*** Opening of Given passage ***
Translate documents

Translation and OCR combine to provide the Document Vision Service (DVS) and document processing feature, which use the Translate Document API for directly translating formatted documents such as PDF files. Compared to plain text translations, the feature preserves the original formatting and layout in your translated documents, helping you retain much of the original context, like paragraph breaks. DVS supports document inline translations, from storage buckets, and in batch.

This document guides the Application Operator (AO) through the process of using the Vertex AI Translate Document pre-trained API on Google Distributed Cloud (GDC) air-gapped.

Supported formats

DVS supports the following input file types and their associated output file types.

Inputs Document MIME type Output
PDF application/pdf PDF, DOCX
DOC application/msword DOC, DOCX
DOCX application/vnd.openxmlformats-officedocument.wordprocessingml.document DOCX
PPT application/vnd.ms-powerpoint PPT, PPTX
PPTX application/vnd.openxmlformats-officedocument.presentationml.presentation PPTX
XLS application/vnd.ms-excel XLS, XLSX
XLSX application/vnd.openxmlformats-officedocument.spreadsheetml.sheet XLSX

Original and scanned PDF document translations

DVS supports both original and scanned PDF files, including translations to or from right-to-left languages. Also, DVS preserves hyperlinks, font size, and font color from files.

Before you begin

Follow these steps before trying DVS:

  1. Create the dvs-project project. For information about creating and using projects, see Create a project.

    Alternatively, you can create the project using a custom resource (CR):

    apiVersion: resourcemanager.gdc.goog/v1
    kind: Project
    metadata:
      labels:
        atat.config.google.com/clin-number: CLIN_NUMBER
        atat.config.google.com/task-order-number: TASK_ORDER_NUMBER
      name: dvs-project
      namespace: platform
    
  2. Ask your Project IAM Admin to grant you the AI Translation Developer (ai-translation-developer) role in the dvs-project project namespace. For more information, see Grant access to project resources.

  3. Enable both the Translation and OCR pre-trained APIs.

  4. Download the gdcloud command-line interface (CLI).

  5. Install Vertex AI client libraries. You must download the Vision and Translation client libraries according to your operating system.
*** Close of Given passage ***
_Activities:_
A. According to the document translation guide, what advantage does translating formatted documents have over plain text translation? Answer in one to three sentences.
B. Please continue the document translation guide past its final setup step and write what would come next.
These records have no connection to the document translation guide.
*** Opening of Input data ***
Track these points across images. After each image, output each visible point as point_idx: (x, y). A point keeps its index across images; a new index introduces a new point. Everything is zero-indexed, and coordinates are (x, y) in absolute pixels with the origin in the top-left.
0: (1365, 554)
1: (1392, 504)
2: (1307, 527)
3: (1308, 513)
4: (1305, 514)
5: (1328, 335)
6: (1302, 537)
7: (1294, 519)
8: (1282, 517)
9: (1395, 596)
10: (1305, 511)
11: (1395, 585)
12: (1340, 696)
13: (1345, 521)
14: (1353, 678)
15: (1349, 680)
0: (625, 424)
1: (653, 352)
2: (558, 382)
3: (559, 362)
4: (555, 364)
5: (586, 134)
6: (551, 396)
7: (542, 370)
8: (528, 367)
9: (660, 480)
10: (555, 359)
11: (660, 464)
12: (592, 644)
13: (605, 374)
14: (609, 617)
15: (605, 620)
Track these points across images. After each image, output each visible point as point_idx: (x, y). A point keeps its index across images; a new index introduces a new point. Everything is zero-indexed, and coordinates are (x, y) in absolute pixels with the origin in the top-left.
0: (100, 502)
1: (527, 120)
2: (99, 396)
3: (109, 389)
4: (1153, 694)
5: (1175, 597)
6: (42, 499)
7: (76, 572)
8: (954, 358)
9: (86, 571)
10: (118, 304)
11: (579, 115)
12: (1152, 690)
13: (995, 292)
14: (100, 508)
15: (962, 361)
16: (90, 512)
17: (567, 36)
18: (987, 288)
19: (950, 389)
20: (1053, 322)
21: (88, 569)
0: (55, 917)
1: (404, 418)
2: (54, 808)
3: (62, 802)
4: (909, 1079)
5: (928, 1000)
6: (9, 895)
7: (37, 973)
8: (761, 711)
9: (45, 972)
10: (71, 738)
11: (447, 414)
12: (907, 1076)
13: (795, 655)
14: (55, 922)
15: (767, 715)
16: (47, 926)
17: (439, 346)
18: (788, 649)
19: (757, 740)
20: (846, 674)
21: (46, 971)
*** Close of Input data ***
_Answers in order:_
A. Translating formatted documents preserves the original formatting and layout in the translated files. This helps keep much of the original context, such as paragraph breaks.

B.
Set up your service account

Set up your service account with a name, project ID, and service key.

  ${HOME}/gdcloud init  # set URI and project

  ${HOME}/gdcloud auth login

  ${HOME}/gdcloud iam service-accounts create SERVICE_ACCOUNT  --project=PROJECT_ID

  ${HOME}/gdcloud iam service-accounts keys create "SERVICE_KEY".json --project=PROJECT_ID --iam-account=SERVICE_ACCOUNT

Replace the following:

  • SERVICE_ACCOUNT: the name you want to give to your service account.
  • PROJECT_ID: your project ID number.
  • SERVICE_KEY: the name of the JSON file for the service key.

Grant access to project resources

Grant access to the Translation API service account by providing your project ID, name of your service account, and the role ai-translation-developer.

Ask your Project IAM Admin to grant you the AI Translation Developer (ai-translation-developer) role. To learn how to grant permissions to a subject, see Grant and revoke access.

  ${HOME}/gdcloud iam service-accounts add-iam-policy-binding --project=PROJECT_ID --iam-account=SERVICE_ACCOUNT --role=role/ai-translation-developer

Authenticate the request

You must get a token to authenticate the requests to the Translation pre-trained services. Follow these steps:

gdcloud CLI

Export the identity token for the specified account to an environment variable:

export TOKEN="$($HOME/gdcloud auth print-identity-token --audiences=https://ENDPOINT)"

Replace ENDPOINT with the Translation endpoint. For more information, view service statuses and endpoints.

Python

  1. Install the google-auth client library.

    pip install google-auth
    
  2. Save the following code to a Python script.

    import google.auth
    from google.auth.transport import requests
    
    api_endpoint = "https://ENDPOINT"
    
    creds, project_id = google.auth.default()
    creds = creds.with_gdch_audience(api_endpoint)
    
    def test_get_token():
      req = requests.Request()
      creds.refresh(req)
      print(creds.token)
    
    if __name__=="__main__":
      test_get_token()
    

    Replace ENDPOINT with the Translation endpoint. For more information, view service statuses and endpoints.

  3. Run the script to fetch the token.

For any curl request, you must replace TOKEN with the fetched token in the header as in the following example:

-H "Authorization: Bearer TOKEN"

Translate documents online

DVS in Distributed Cloud provides the following two types of document translations:

Translate a document from a storage bucket

To translate a document that is stored in a bucket, follow these steps:

Prepare your environment

Before using the Translation API, follow these steps:

  1. Create a storage bucket in the dvs-project project, using the Standard class.
  2. Grant read and write permissions on the bucket to the Vertex AI Translation system service account (g-vai-translation-sie-sa) used by the Translation service.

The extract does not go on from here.